Durante le Fashion Week, gli eventi collaterali ai fashion show si moltiplicano, creando un fitto calendario di esperienze tra party, presentazioni e installazioni. Anche la settimana della moda di New York appena conclusa non ha fatto eccezione, regalando alcuni momenti virali capaci di attirare curiosi, visitatori e milioni di visualizzazioni sui social.

Tra questi si è indubbiamente distinto il progetto dello studio creativo Uncommon, che nel cuore di SoHo ha presentato l’installazione PAIN: una claw machine con all’interno una borsa Hermès Birkin impossibile da vincere.
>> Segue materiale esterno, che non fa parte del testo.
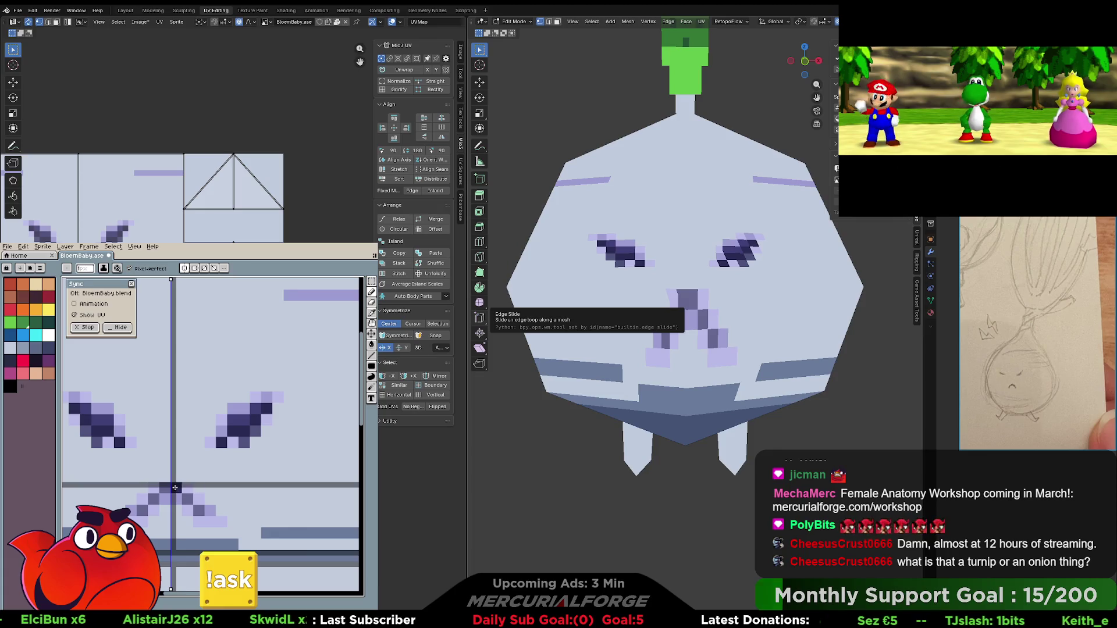
- Paint darker pixels on the nose, then revert the eyes to the lighter purple version
left_click_drag(167, 487, 182, 497)
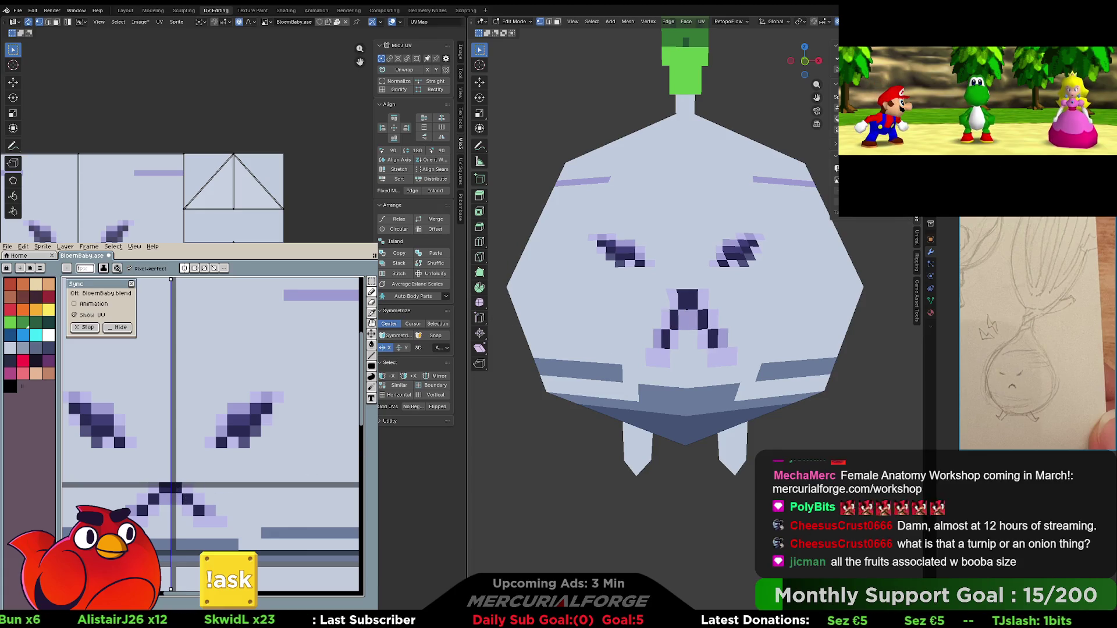
scroll(687, 280, "down", 3)
scroll(692, 279, "down", 5)
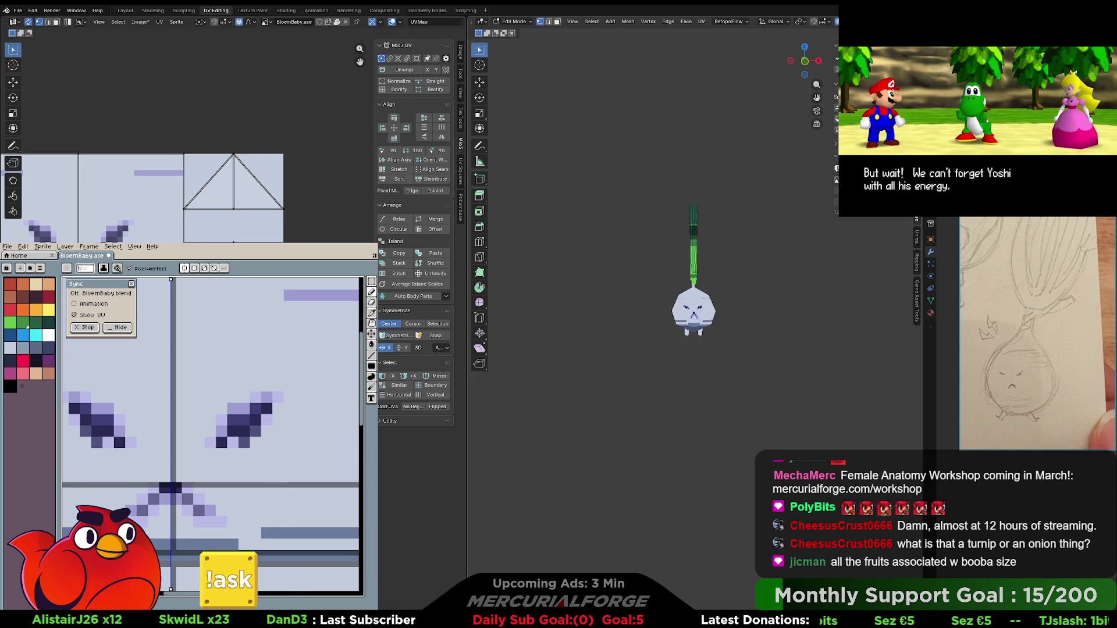
scroll(692, 280, "up", 4)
L’oggetto del desiderio per eccellenza, simbolo assoluto di status, non solo per il prezzo proibitivo ma anche per le rigidissime modalità di acquisto imposte dalla maison, con liste d’attesa a cui si può accedere solo rispettando condizioni precise.

E per quanto una folla di persone abbia provato a tentare la sorte, la Birkin irraggiungibile era in realtà un pretesto per riflettere sulla hustle culture newyorkese, dove l’ambizione appare senza limiti ma il successo resta sempre a un passo di distanza. Una metafora ancora più potente se contestualizzata nella cornice della Fashion Week e in una città come New York, dove i prezzi proibitivi, i sacrifici e la competizione estrema fanno parte della quotidianità tanto quanto il glamour.

«Che tu ci vada per la moda, per l’ironia o per la crisi esistenziale, PAIN è imperdibile per chiunque sappia che a NYC il dolore è il prezzo della vicinanza alla grandezza», ha spiegato Uncommon, come riportato da Highsnobiety, sottolineando come l’installazione volesse incarnare quella contraddizione tipicamente newyorkese: scintillante in superficie, ma spietata nel profondo.